Directions for this task: Set down exactly the lines in the records below that run from the line with "50: (555, 488)" to the line with "75: (851, 406)", inclusive, and nothing more.

Information provided:
+-------+

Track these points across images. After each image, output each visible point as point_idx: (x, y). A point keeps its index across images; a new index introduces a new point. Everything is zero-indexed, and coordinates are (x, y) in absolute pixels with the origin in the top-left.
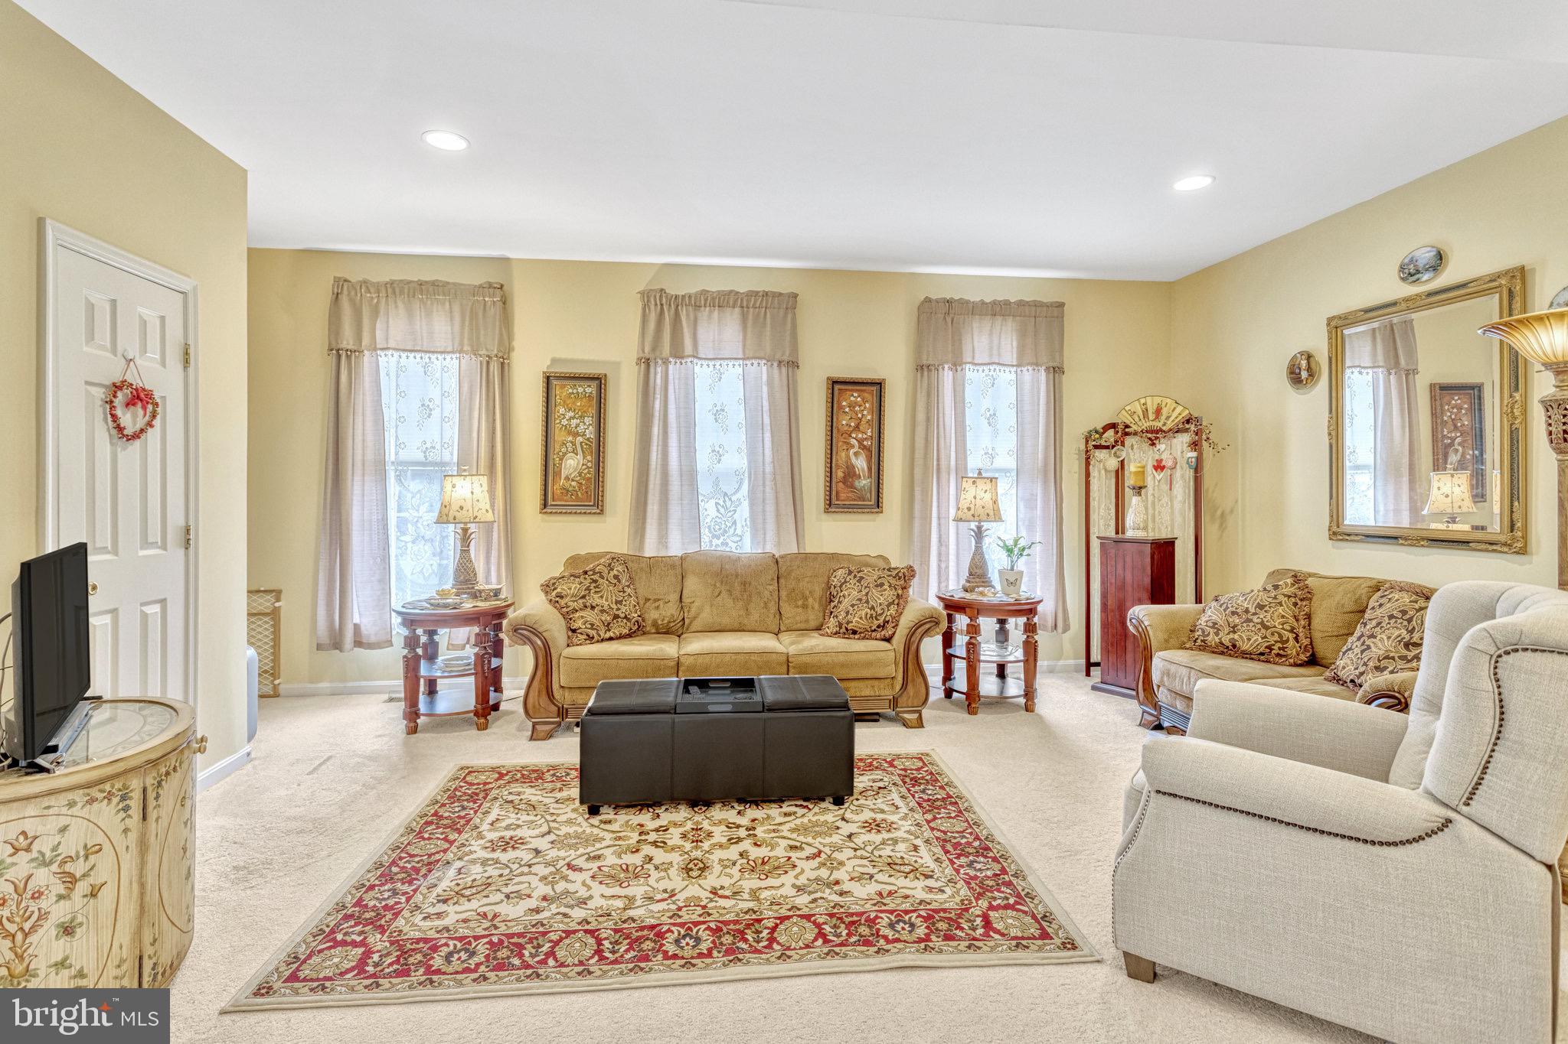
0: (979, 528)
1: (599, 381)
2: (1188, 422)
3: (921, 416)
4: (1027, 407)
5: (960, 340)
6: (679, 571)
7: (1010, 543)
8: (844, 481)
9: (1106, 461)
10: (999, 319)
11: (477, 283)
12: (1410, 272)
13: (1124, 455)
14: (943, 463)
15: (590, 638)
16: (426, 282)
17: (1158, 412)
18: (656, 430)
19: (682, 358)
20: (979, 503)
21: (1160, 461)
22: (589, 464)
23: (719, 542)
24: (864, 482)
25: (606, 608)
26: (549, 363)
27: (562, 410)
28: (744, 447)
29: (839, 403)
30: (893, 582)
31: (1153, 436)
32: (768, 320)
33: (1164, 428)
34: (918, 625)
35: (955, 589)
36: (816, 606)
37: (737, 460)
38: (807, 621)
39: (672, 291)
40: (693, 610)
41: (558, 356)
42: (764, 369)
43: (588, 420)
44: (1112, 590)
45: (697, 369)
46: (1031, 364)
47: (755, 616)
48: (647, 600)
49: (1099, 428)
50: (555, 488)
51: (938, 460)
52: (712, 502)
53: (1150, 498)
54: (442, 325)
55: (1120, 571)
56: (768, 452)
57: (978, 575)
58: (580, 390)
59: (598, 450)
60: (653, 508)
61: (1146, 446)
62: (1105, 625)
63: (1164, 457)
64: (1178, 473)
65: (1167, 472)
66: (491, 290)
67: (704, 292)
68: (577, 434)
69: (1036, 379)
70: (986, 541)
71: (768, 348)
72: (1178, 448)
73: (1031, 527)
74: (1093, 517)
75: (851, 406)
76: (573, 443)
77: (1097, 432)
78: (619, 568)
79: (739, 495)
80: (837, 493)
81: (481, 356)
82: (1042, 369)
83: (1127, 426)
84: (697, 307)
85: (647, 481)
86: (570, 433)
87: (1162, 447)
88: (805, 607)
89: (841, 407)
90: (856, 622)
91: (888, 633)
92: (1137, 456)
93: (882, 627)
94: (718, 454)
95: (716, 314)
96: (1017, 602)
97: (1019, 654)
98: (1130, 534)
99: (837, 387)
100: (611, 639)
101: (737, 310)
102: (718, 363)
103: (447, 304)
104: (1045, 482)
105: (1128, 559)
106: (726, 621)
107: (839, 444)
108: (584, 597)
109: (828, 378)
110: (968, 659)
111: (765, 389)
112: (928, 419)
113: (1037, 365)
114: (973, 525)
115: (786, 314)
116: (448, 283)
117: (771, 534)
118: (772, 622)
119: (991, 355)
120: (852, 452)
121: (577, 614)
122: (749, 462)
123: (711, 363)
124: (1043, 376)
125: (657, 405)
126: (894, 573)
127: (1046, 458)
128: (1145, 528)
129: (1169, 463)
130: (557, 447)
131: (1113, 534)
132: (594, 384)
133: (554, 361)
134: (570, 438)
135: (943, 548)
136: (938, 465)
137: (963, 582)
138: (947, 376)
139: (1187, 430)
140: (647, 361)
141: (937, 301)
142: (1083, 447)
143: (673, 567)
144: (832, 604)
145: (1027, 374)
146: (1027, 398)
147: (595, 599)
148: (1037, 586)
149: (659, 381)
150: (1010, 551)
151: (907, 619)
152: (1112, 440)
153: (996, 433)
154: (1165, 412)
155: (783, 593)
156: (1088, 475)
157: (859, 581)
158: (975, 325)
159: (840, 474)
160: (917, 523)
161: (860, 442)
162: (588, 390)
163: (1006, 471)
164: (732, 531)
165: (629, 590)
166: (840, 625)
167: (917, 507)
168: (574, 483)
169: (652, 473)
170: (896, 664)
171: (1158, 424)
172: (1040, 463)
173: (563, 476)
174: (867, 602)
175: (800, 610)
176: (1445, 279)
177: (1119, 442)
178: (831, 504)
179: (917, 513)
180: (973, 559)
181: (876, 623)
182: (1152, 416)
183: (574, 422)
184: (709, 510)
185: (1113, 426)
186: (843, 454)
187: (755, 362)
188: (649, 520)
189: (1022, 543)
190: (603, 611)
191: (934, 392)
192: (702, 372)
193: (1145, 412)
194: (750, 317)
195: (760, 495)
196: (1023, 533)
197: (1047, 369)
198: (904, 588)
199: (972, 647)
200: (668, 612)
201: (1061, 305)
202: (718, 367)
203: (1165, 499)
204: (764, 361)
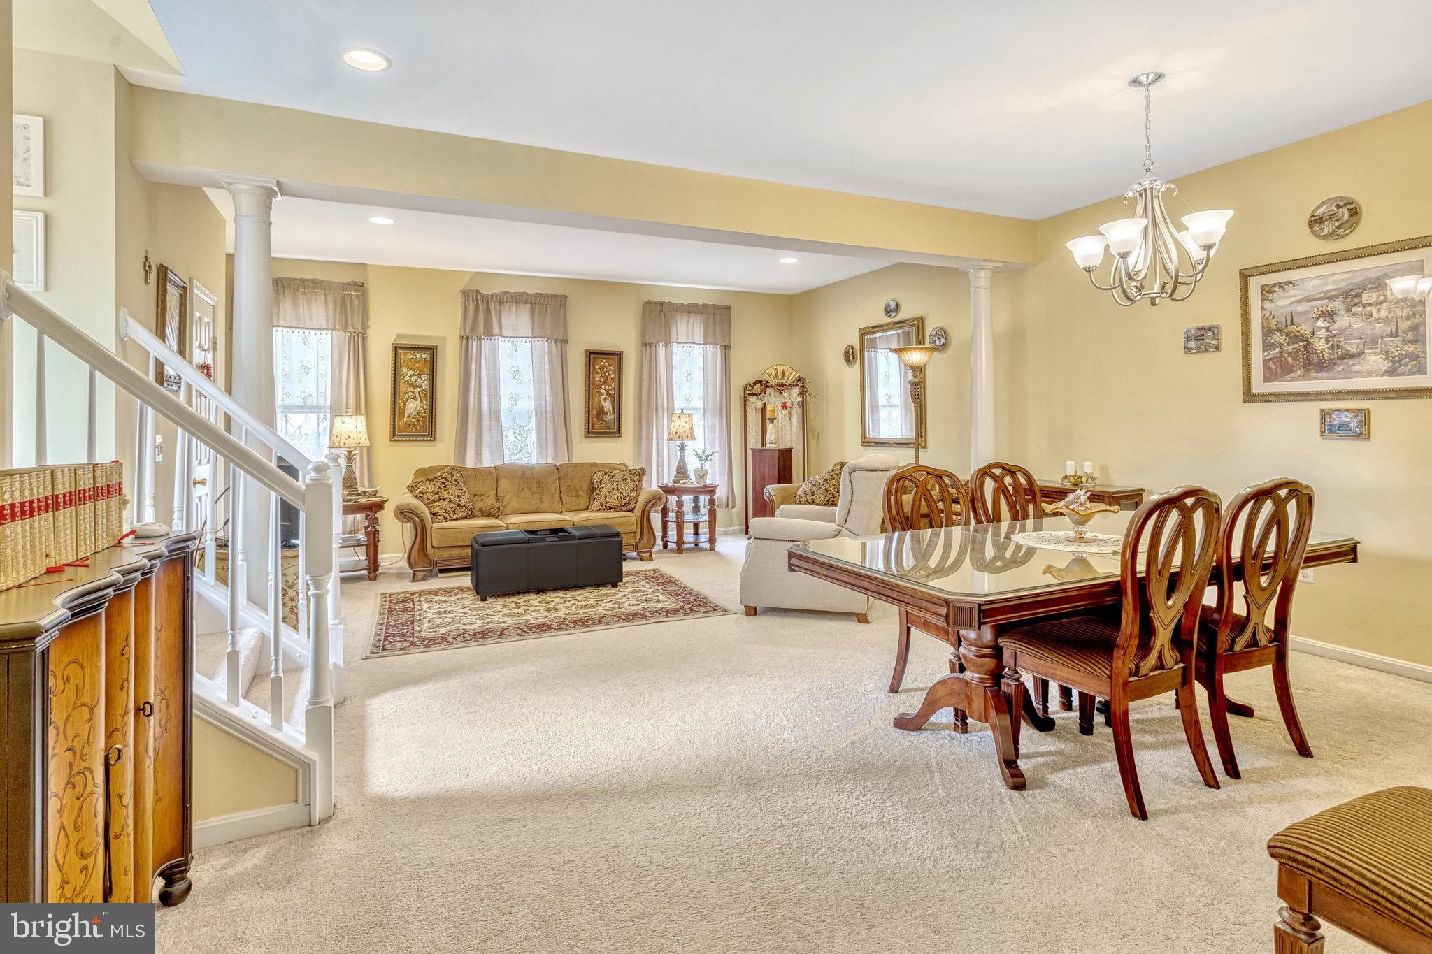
0: (682, 444)
1: (432, 350)
2: (798, 380)
3: (646, 375)
4: (710, 370)
5: (669, 328)
6: (495, 476)
7: (700, 453)
8: (598, 416)
9: (756, 403)
10: (692, 316)
11: (346, 281)
12: (888, 312)
13: (766, 399)
14: (660, 405)
15: (445, 518)
16: (307, 280)
17: (783, 374)
18: (472, 384)
19: (492, 336)
20: (682, 429)
21: (785, 403)
22: (425, 407)
23: (516, 458)
24: (610, 417)
25: (452, 500)
26: (395, 337)
27: (405, 370)
28: (532, 395)
29: (594, 367)
30: (633, 477)
31: (781, 388)
32: (549, 313)
33: (787, 384)
34: (648, 502)
35: (668, 481)
36: (584, 495)
37: (527, 403)
38: (579, 505)
39: (484, 292)
40: (505, 503)
41: (402, 332)
42: (546, 344)
43: (424, 377)
44: (758, 479)
45: (501, 343)
46: (711, 343)
47: (546, 503)
48: (475, 495)
49: (751, 383)
50: (401, 423)
51: (656, 403)
52: (511, 432)
53: (780, 425)
54: (319, 310)
55: (762, 468)
56: (549, 399)
57: (682, 472)
58: (418, 356)
59: (431, 397)
60: (471, 437)
61: (777, 394)
62: (755, 501)
63: (787, 400)
64: (794, 410)
65: (788, 410)
66: (356, 287)
67: (506, 293)
68: (415, 386)
69: (715, 352)
70: (686, 453)
71: (549, 332)
72: (793, 396)
73: (712, 445)
74: (749, 437)
75: (601, 368)
76: (413, 393)
77: (750, 385)
78: (457, 475)
79: (529, 427)
80: (593, 424)
81: (349, 332)
82: (718, 347)
83: (767, 382)
84: (501, 303)
85: (467, 418)
86: (411, 385)
87: (786, 395)
88: (577, 496)
89: (595, 369)
90: (611, 502)
91: (630, 507)
92: (773, 400)
93: (628, 503)
94: (514, 399)
95: (514, 308)
96: (705, 487)
97: (706, 518)
98: (768, 446)
99: (592, 356)
100: (456, 519)
101: (528, 306)
102: (515, 340)
103: (323, 297)
104: (721, 416)
105: (766, 461)
106: (527, 507)
107: (594, 391)
108: (437, 493)
109: (587, 350)
110: (677, 522)
111: (546, 357)
112: (650, 377)
113: (715, 344)
114: (678, 443)
115: (560, 308)
116: (323, 281)
117: (551, 453)
118: (558, 507)
119: (688, 337)
120: (602, 398)
121: (435, 504)
122: (536, 405)
123: (511, 340)
124: (719, 350)
125: (473, 366)
126: (633, 472)
127: (721, 401)
128: (775, 443)
129: (789, 404)
130: (402, 395)
131: (760, 447)
132: (428, 353)
133: (399, 336)
134: (411, 389)
135: (660, 459)
136: (657, 406)
137: (673, 477)
138: (661, 350)
139: (798, 385)
140: (468, 338)
141: (655, 303)
142: (743, 394)
143: (490, 473)
144: (595, 493)
145: (710, 349)
146: (710, 365)
147: (444, 494)
148: (715, 477)
149: (474, 351)
150: (700, 457)
151: (642, 499)
152: (759, 390)
153: (691, 385)
154: (787, 374)
155: (563, 488)
156: (745, 412)
157: (612, 478)
158: (678, 318)
159: (595, 412)
160: (644, 443)
161: (607, 391)
162: (424, 356)
163: (697, 409)
164: (525, 450)
165: (464, 489)
166: (602, 505)
167: (644, 432)
168: (413, 420)
169: (471, 412)
170: (637, 524)
171: (783, 382)
172: (718, 405)
173: (406, 415)
174: (618, 490)
175: (574, 498)
176: (900, 317)
177: (763, 392)
178: (589, 432)
179: (644, 437)
180: (679, 463)
181: (624, 501)
182: (780, 377)
183: (414, 378)
184: (509, 437)
185: (760, 382)
186: (597, 400)
187: (540, 340)
188: (469, 444)
189: (707, 453)
190: (451, 502)
191: (653, 361)
192: (504, 345)
193: (777, 374)
194: (537, 310)
195: (544, 426)
196: (709, 448)
197: (721, 346)
198: (639, 481)
199: (680, 514)
200: (490, 502)
201: (729, 308)
202: (515, 342)
203: (788, 426)
204: (546, 339)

+-------+

Result of this exercise:
50: (555, 488)
51: (938, 460)
52: (712, 502)
53: (1150, 498)
54: (442, 325)
55: (1120, 571)
56: (768, 452)
57: (978, 575)
58: (580, 390)
59: (598, 450)
60: (653, 508)
61: (1146, 446)
62: (1105, 625)
63: (1164, 457)
64: (1178, 473)
65: (1167, 472)
66: (491, 290)
67: (704, 292)
68: (577, 434)
69: (1036, 379)
70: (986, 541)
71: (768, 348)
72: (1178, 448)
73: (1031, 527)
74: (1093, 517)
75: (851, 406)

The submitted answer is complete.